Thabo Mbeki became enthralled by Shakespeare when he was at Sussex University, and has since quoted him at every opportunity. When Nelson Mandela celebrated his 80th birthday in 1998, just before stepping down as President, Mbeki made a speech speculating about how Madiba would retire to the country, quoting from King Lear:
‘To tell old tales, and laugh
At gilded butterflies, and hear poor rogues
Talk of court news’
J
ulius Caesar has probably the most impact on Africa. Its original translation into Swahili by the first democratic President of Tanzania, Julius Nyerere, marked a shift in white-dominated education. The role of the Bard continued to be strongly political in South Africa, resonating with an oppressed people realising their potential against authority.

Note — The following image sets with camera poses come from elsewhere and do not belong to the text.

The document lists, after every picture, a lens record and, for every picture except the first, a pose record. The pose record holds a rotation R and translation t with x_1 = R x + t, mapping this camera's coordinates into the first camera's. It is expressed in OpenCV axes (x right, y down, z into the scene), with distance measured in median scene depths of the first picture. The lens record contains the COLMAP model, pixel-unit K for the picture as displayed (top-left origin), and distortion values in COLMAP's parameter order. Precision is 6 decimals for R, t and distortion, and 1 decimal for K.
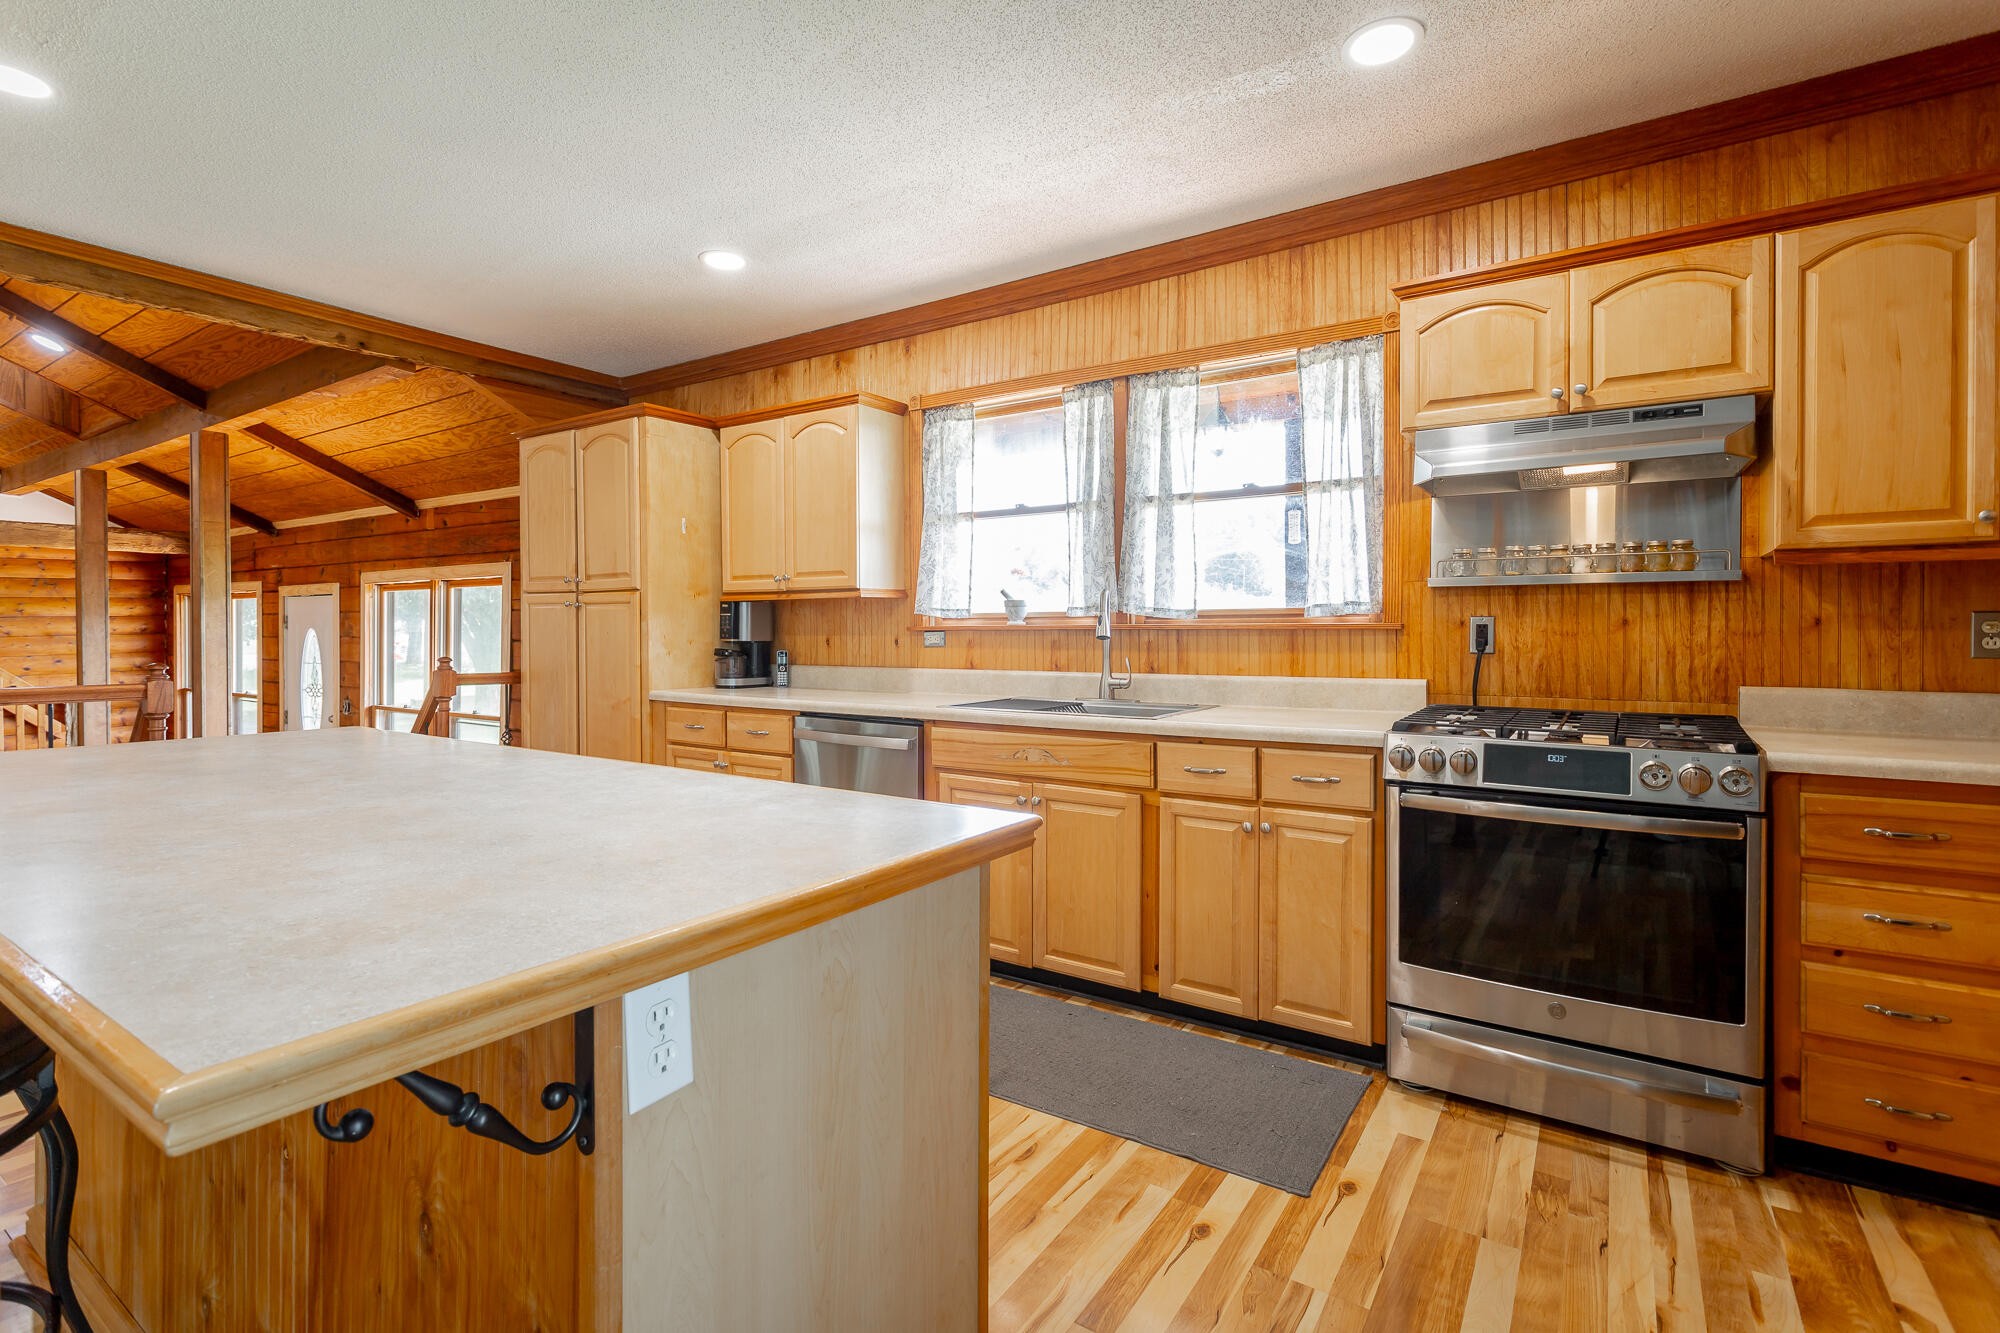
lens RADIAL K [[940.6, 0, 994.7], [0, 940.6, 643.0], [0, 0, 1]] dist [0.001138, 0.000490]
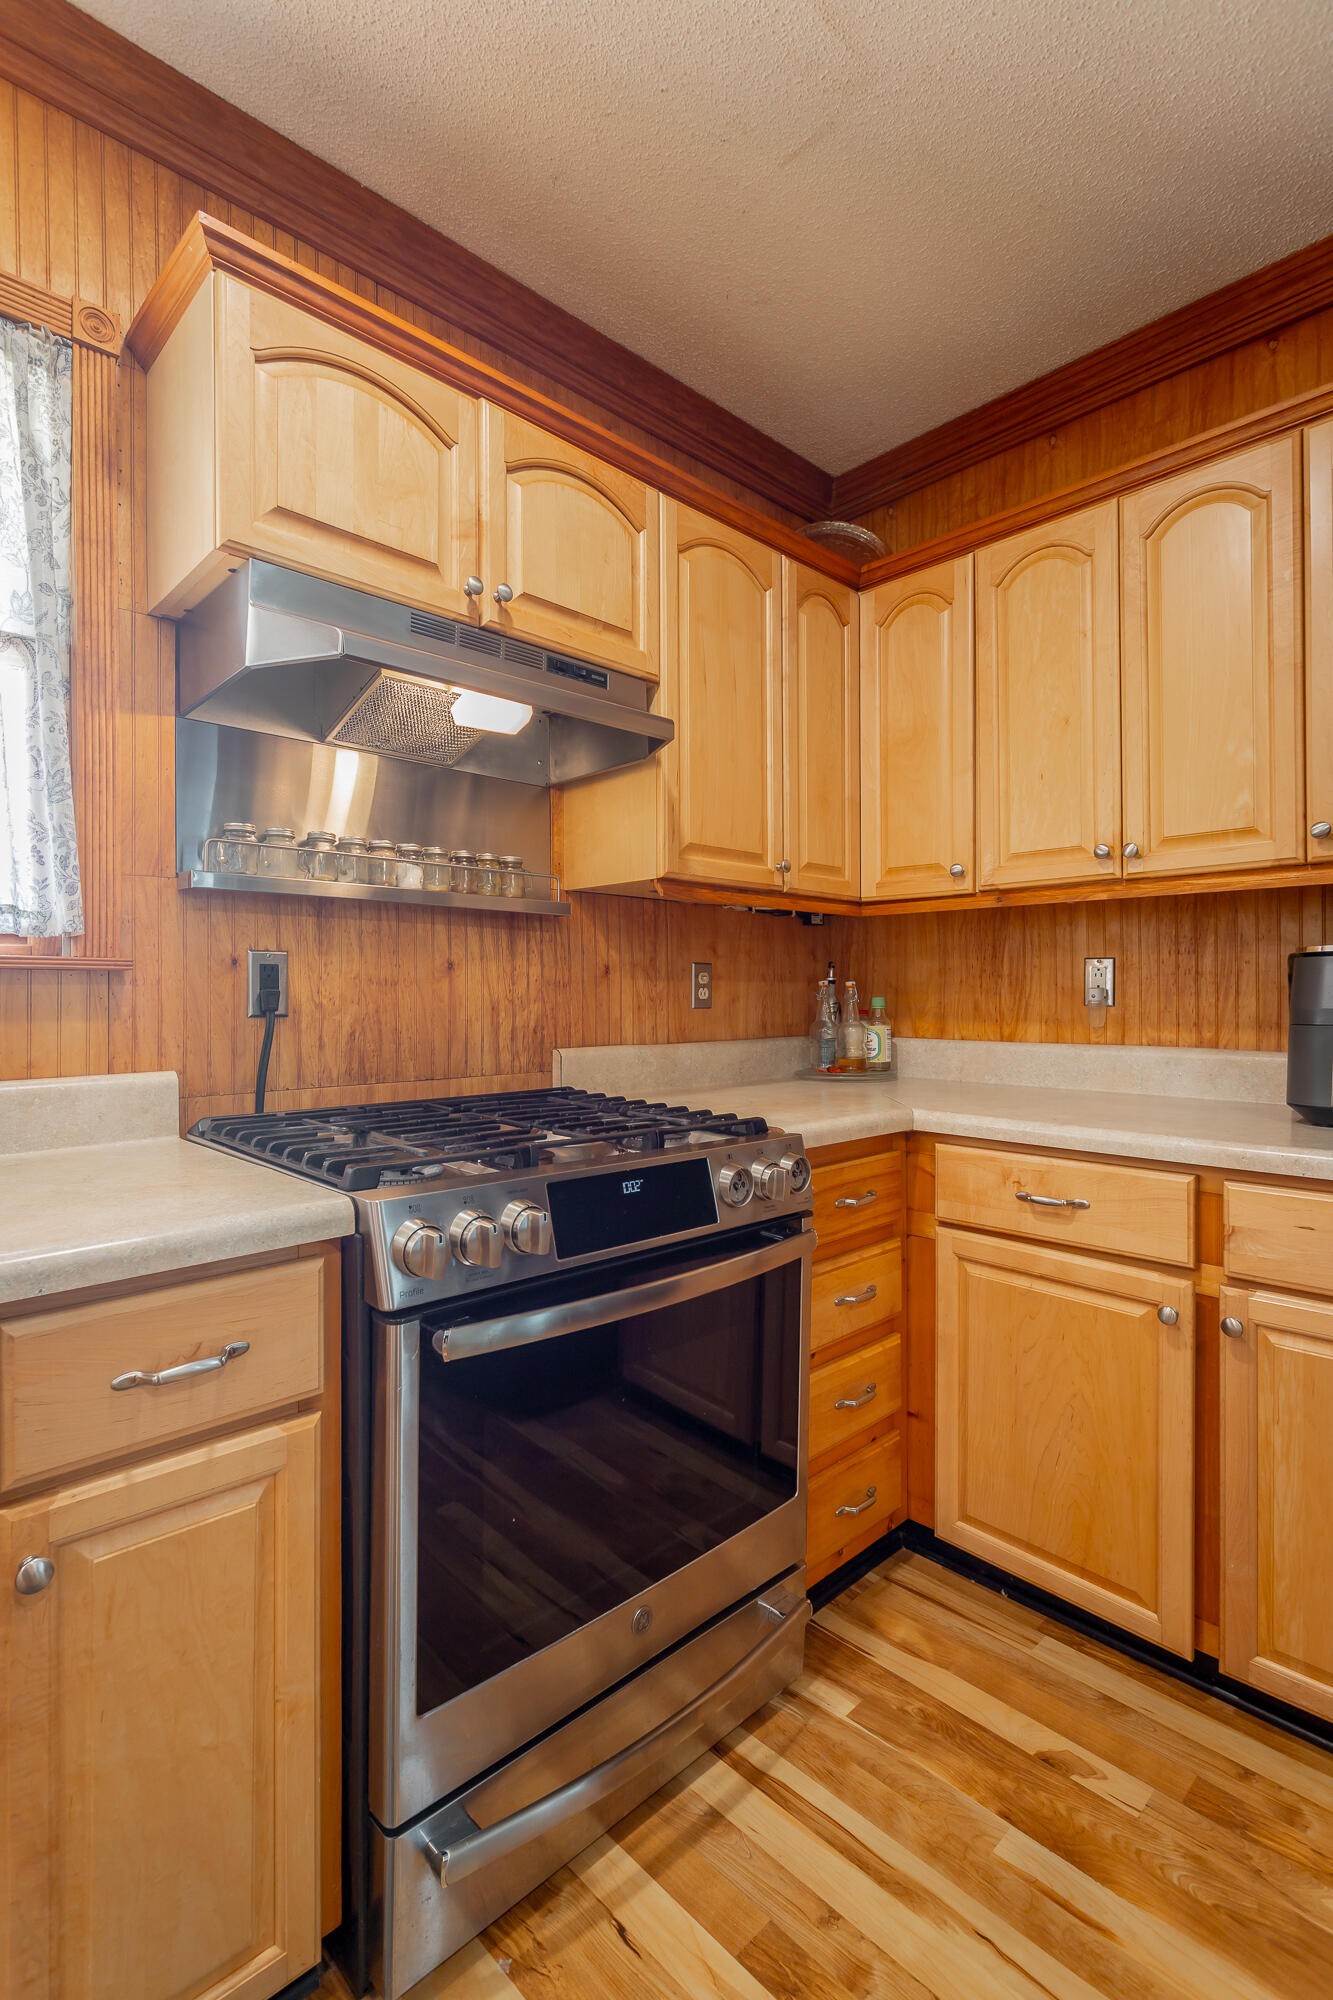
lens RADIAL K [[945.3, 0, 642.2], [0, 945.3, 993.8], [0, 0, 1]] dist [-0.003841, 0.000439]
pose [[0.227345, 0.002112, 0.973812, 0.021016], [0.015116, 0.999870, -0.005698, 0.004102], [-0.973697, 0.016015, 0.227283, 0.647121]]
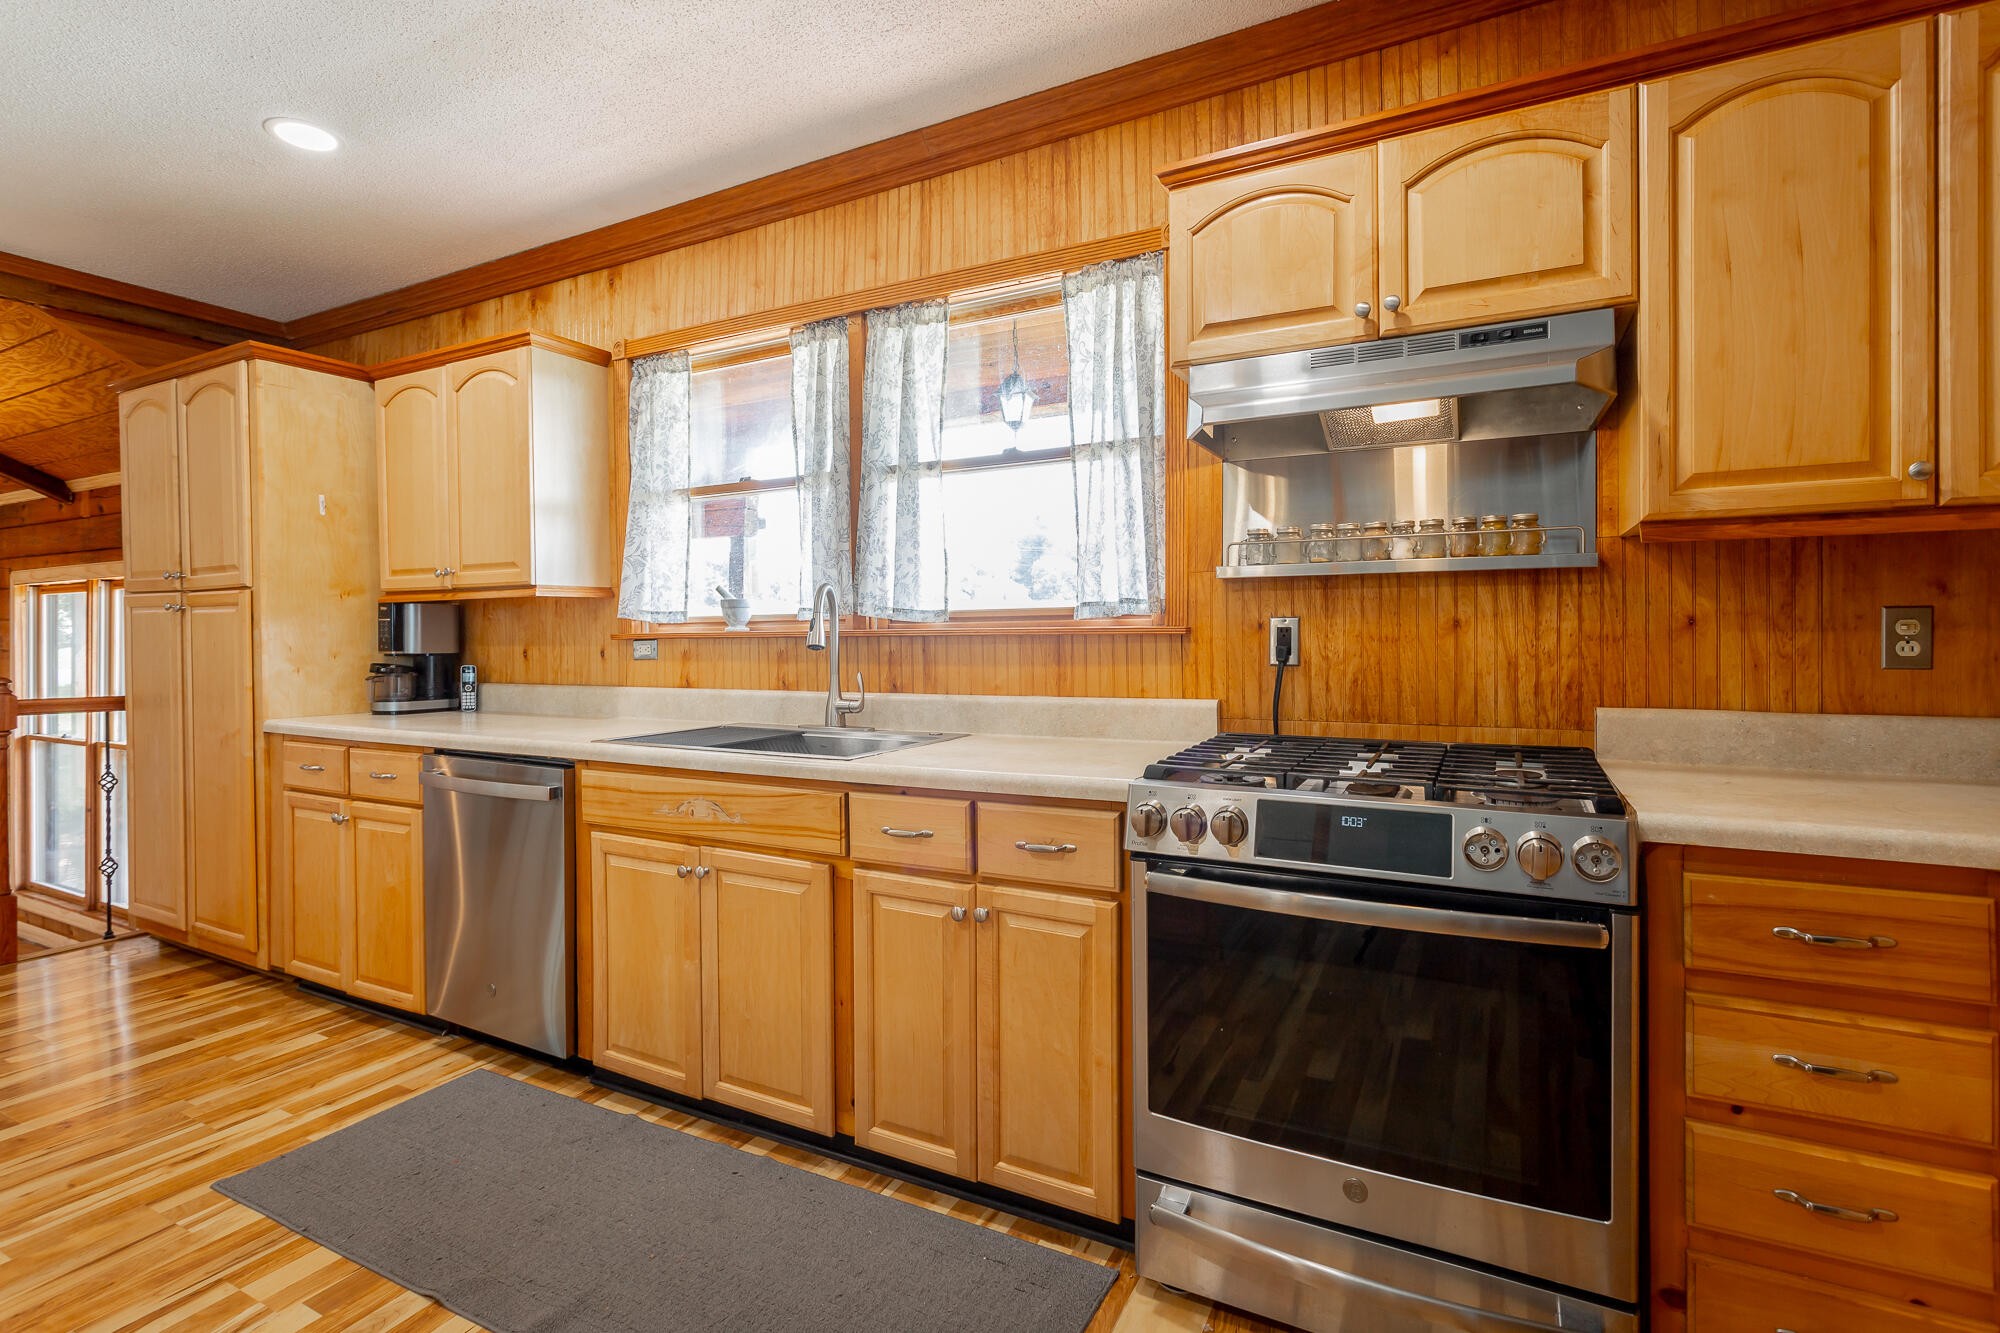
lens RADIAL K [[938.6, 0, 994.4], [0, 938.6, 648.7], [0, 0, 1]] dist [-0.005516, 0.001436]
pose [[0.994427, -0.006715, 0.105213, 0.200952], [0.006840, 0.999976, -0.000830, -0.003383], [-0.105205, 0.001545, 0.994449, 0.262847]]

The story of the ‘Robben Island Bible’ is a fantastic example of the imagined and real histories recreated by Shakespeare taking flight in the minds of the political prisoners of South Africa. Nelson Mandela, alongside similarly segregated prisoners Ahmed ‘Kathy’ Kathrada, Walter Sisulu, Eddie Daniels, Michael Dingake, Kwede Mkalipi, Theo Cholo, and Andrew Mlangeni, would gather together and recite long passages of Shakespeare.  Another prisoner, Sonny Venkatrathnam, kept a copy of The Complete Works disguised as a religious text in his cell. Known as the ‘Robben Island Bible’ because of this, he eventually passed it to each of his friends, asking them to sign a passage that meant a lot to them.

Julius Caesar remained the favourite, and Madiba himself chose the lines below, which he signed and dated 16 December 1977. The words exemplify Caesar’s, and his, fearless leadership:

‘Cowards die many times before their deaths
The valiant never taste of death but once.
Of all the wonders that I have heard,
It seems to me most strange that men should fear;
Seeing that death, a necessary end,
Will come when it will come.’

These moments were immortalised in a play by London-based playwright Matthew Hahn, The Robben Island Bible. When asked why he still thinks Shakespeare is relevant, he referred to the inmates, who he interviewed extensively to write and produce the play. “They were all still quoting Shakespeare,” he said, “And Andrew Mlangeni was saying that it is still relevant after 400 years.”

When asked why, Matthew said, “There is a universal appeal to Shakespeare: the plays can be adapted and performed in a number of different settings.” Themes such as love, betrayal, political competition, leadership and fidelity, “these are themes that never go away” believes Matthew.

Matthew’s play is being staged at the London Literary Festival at London’s Southbank Centre on Tuesday 3 July while the original ’The Robben Island Bible’ can be seen in the exhibit ‘Staging the World’ at the British Museum from 19 July.